Trump impõe barreiras a 'muçulmanos radicais' e promete reconstrução militar

Em cerimônia o presidente declarou que "nosso poderio militar não será questionado por ninguém, assim como nossa dedicação à paz. Queremos paz"

Presidente dos EUA, Donald Trump Presidente dos EUA, Donald Trump  - Foto: AFP

O presidente dos Estados Unidos, Donald Trump, decretou nesta sexta-feira (27) novas barreiras para a entrada de "muçulmanos radicais" nos país, e prometeu uma "grande reconstrução" do gigantesco aparato militar americano.

Em cerimônia realizada no Pentágono para a posse do novo secretário de Defesa, James Mattis, o presidente declarou que "não admitiremos em nosso país as mesmas ameaças que nossos soldados enfrentam em outros pontos do mundo".

Trump informou que estabelecerá um sistema de "checagem extrema" de antecedentes para "manter os terroristas islâmicos radicais fora dos Estados Unidos". "Não queremos eles aqui".

Trump declarou que a partir de agora seu governo admitirá no território americano "apenas quem apoie nosso país e ame o nosso povo". O decreto firmado por Trump não bloqueia de forma imediata a entrada de refugiados, mas estabelece barreiras para a concessão de vistos.

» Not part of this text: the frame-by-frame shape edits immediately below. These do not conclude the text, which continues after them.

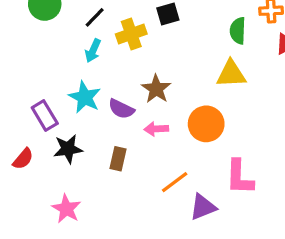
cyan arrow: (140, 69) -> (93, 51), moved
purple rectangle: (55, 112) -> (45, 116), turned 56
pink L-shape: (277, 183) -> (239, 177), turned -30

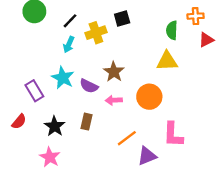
black star: (68, 149) -> (55, 126), moved, turned -30

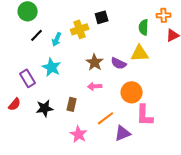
black line: (70, 21) -> (37, 35), moved
purple semicircle: (89, 86) -> (119, 63), moved
orange circle: (149, 97) -> (132, 92), moved
black star: (55, 126) -> (45, 108), turned 30
pink star: (50, 157) -> (79, 134), moved

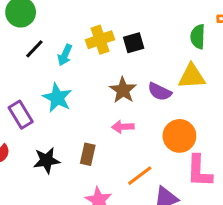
black square: (102, 17) -> (134, 43), moved

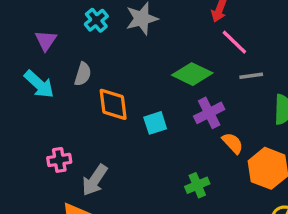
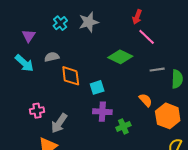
gray semicircle: (83, 74) -> (52, 57), turned -120
gray line: (251, 76) -> (157, 70), moved
purple cross: (209, 113) -> (102, 112), moved, turned 30

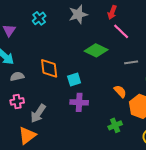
gray star: (89, 22) -> (78, 14), moved
gray semicircle: (52, 57) -> (17, 76), moved
green cross: (123, 126) -> (115, 125), moved

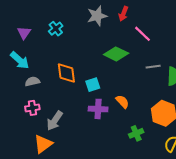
red arrow: (112, 12) -> (123, 14), moved
cyan cross: (39, 18) -> (56, 29), moved
orange semicircle: (120, 91) -> (122, 102), moved

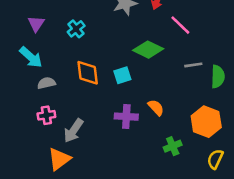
cyan cross: (56, 29) -> (76, 29), moved
cyan square: (93, 85) -> (122, 75), moved

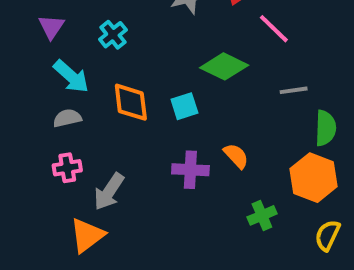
cyan arrow: (31, 57) -> (71, 76), moved
green semicircle: (218, 77) -> (325, 128), moved

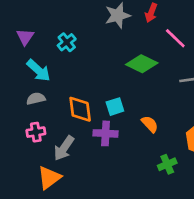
orange diamond: (131, 102) -> (80, 109), moved
cyan square: (184, 106) -> (115, 107), moved
purple cross: (190, 170) -> (106, 133), moved

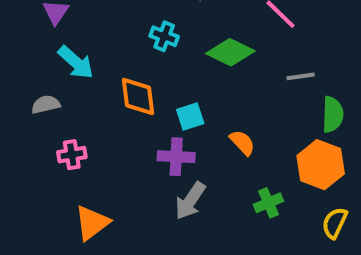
cyan cross: (67, 42) -> (164, 36), moved, turned -30
gray semicircle: (36, 99) -> (46, 104), moved
orange diamond: (80, 109) -> (138, 96), moved
gray arrow: (64, 148) -> (190, 201), moved

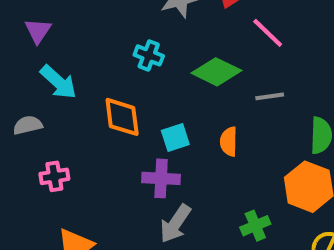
gray line: (301, 76) -> (270, 96), moved
orange semicircle: (242, 143) -> (229, 142), moved, turned -136

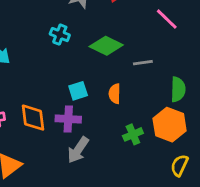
pink line: (268, 33) -> (167, 19), moved
orange diamond: (122, 117) -> (33, 118), moved
green cross: (255, 226) -> (133, 134), moved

O novo presidente americano também firmou um decreto que estabelece as bases para o que definiu como a "grande reconstrução" do aparato militar. Isto se fará "desenvolvendo planos para novos aviões, novos navios, novos recursos e novas ferramentas para nossos homens e mulheres" nas forças armadas. "Nosso poderio militar não será questionado por ninguém, do mesmo modo que nossa dedicação à paz. Queremos a paz".

Enquanto firmava o decreto sobre a reconstrução militar, Trump declarou: "Reconstruir nossas Forças Armadas, isto é grande. Não soa bem?!" O decreto determina que o secretário Mattis tem agora o prazo de 30 dias para realizar uma revisão da situação geral das Forças Armadas e apresentar à Casa Branca uma lista de recomendações para melhorar estas condições.

Durante a campanha eleitoral, Trump provocou uma grande polêmica ao sugerir o congelamento total da entrada de refugiados procedentes de países de maioria islâmica.